The front part is structured on two registers, separated by a belt. The superior register present circular niches carved in stone, decorated with vegetable motives, surrounded by square cadres of dent bricks. The inferior register is underlined by a chain trilobite vaults, with a bracket backed on the semi-columned hired and engrossed in the wall. The religious inscription on the west facade carry the Moldovian crown, the dating and the name of the founder, carved in Slavonic language.

It keeps imperial icons from the 18th century, the rood screen, the religious armchair and the cult silverware from the time of hegumen Cyrillic Strychnine.

===Belfry Tower===

It was founded in 1808 by the hegumen Ioasaf Gândul, at the principal entrance on the south side, by stone and brick. It was redressed several times, it was consolidated by the parish between 1942 and 1949 and covered with board in 1959, initially in shingle. It was reconstructed during 1995 - 2007 with background funds from the Ministry of the Culture and Cult and from the State Inspectorate in Constructions.

It has a massive tower of square section, with three levels. The carrygeable gate, with the semicircular opening, with baroque border of mortar, is superposed by a circular window at the level two and a rectangular opening at the bells room. The corners of the construction are underlined by lobes on the first floor, hired columns and pilasters at the other levels.
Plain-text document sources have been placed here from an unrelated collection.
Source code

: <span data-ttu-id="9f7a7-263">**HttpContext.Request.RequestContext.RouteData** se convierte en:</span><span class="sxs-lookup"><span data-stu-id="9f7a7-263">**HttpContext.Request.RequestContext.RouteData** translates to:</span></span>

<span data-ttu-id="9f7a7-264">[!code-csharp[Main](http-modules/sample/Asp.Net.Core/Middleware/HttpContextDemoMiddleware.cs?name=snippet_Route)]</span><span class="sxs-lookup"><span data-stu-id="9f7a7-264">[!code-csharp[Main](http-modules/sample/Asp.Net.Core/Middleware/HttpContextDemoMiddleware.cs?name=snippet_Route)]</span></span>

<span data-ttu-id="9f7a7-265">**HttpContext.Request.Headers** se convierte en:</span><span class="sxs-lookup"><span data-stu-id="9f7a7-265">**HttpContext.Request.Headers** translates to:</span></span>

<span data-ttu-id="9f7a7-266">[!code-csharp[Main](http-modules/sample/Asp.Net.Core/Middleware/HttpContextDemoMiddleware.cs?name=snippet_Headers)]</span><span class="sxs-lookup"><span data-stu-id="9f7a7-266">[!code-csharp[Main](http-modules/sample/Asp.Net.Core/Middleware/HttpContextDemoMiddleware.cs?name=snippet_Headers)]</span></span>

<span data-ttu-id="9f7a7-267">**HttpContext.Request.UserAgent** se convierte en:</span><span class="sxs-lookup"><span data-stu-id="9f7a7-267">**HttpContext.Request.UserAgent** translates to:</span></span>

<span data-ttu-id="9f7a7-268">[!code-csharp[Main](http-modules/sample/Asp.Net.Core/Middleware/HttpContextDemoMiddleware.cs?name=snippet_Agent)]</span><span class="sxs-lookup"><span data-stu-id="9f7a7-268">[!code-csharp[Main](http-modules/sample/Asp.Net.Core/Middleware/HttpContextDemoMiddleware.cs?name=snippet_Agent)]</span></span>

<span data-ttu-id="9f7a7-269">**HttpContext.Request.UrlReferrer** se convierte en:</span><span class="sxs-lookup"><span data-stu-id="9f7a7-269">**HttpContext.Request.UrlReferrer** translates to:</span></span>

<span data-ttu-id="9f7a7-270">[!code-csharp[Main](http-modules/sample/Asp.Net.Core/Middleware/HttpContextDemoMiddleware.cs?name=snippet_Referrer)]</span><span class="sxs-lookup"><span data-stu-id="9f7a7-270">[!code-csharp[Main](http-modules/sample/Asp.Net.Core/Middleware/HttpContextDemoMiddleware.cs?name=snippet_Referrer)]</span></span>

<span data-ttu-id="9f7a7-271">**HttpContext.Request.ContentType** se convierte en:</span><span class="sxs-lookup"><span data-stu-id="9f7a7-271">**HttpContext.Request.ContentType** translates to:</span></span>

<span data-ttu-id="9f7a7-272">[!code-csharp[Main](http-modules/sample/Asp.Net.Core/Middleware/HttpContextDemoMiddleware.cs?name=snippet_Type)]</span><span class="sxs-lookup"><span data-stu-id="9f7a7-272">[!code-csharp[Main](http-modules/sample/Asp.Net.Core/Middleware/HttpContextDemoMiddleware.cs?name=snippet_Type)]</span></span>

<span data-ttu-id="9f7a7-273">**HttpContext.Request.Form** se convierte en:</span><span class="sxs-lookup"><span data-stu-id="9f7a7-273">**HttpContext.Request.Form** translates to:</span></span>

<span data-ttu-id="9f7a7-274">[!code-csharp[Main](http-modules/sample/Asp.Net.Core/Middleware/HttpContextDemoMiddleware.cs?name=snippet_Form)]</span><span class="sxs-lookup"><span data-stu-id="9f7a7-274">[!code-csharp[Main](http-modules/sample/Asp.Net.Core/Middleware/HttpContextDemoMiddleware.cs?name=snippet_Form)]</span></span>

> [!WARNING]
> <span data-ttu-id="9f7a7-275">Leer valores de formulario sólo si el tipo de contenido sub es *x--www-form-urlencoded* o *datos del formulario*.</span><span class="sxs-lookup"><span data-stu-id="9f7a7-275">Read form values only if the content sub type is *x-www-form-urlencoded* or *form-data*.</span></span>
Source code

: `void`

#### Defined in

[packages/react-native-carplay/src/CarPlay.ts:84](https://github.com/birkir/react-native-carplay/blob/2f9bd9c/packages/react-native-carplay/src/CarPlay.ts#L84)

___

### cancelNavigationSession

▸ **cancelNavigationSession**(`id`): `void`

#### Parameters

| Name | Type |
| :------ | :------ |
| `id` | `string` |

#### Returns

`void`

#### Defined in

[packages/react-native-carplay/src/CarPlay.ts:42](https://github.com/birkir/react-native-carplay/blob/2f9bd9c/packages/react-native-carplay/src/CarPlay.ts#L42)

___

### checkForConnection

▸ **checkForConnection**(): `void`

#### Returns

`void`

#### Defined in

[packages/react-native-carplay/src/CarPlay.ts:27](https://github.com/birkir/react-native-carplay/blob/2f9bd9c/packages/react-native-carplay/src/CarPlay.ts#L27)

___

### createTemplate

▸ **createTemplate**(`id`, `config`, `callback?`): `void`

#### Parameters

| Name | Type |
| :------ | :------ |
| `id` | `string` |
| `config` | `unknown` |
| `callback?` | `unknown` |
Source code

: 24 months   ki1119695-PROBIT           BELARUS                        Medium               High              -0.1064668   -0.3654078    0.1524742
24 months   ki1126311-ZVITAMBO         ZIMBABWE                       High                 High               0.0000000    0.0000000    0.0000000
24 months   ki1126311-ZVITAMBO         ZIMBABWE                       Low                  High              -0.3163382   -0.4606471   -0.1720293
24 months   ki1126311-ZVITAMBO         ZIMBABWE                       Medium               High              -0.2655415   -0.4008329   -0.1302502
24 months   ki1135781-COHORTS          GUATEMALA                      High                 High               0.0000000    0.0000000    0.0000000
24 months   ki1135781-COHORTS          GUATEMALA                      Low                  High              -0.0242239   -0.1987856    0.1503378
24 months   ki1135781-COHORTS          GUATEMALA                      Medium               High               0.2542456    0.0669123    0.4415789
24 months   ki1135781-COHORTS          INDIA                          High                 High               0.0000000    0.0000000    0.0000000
It lodges two bronze bells of epoch: one is dated from 1765, decorated with the emblem of the Moldova crown, and the other is dated from 1769.

===Abbot House===

It was founded in 1808 by the hegumen Ioasaf Gândul of stone and brick, with some transformations and additions in 1834,1851,1918–1919,1998. After 1919 it functioned as an orphanage, headquarters for the municipal council and as a vicarage.

The first floor of the building is on cellar, in rectangular plane with verandah felt out, with arches in lever of chimney, in present flumed and with triangular pinion. It has facades with the decorations of classicist inspiration. In the interior it has the rooms arranged symmetrical. Neighboring the building, to south-west it is the chapel, in rectangular plan, with the apse of the altar semicircular, in present it is not functional.

==Precincts Wall==

"The enclosing Precincts Wall of Fâstâci Monastery" was built in two phases, in 1834 and 1851, grace to the efforts of the hegumens Ioasaf Gândul and Kiril Strichide. It has been crumbled in 1899 on the north-west side, in 1911 on the East side and in 1956 on the west side. It was rebuilt by the parish, between 1957 and 1959, under the shepherd of priest H.Manoilescu.

It has a room with rectangular range, partially lost. It has high wall with buttress, on river stone tied with mortar. The principal access is made under the gate tower, placed on the south side; other two gates, in present lost, was finding on the north and east side.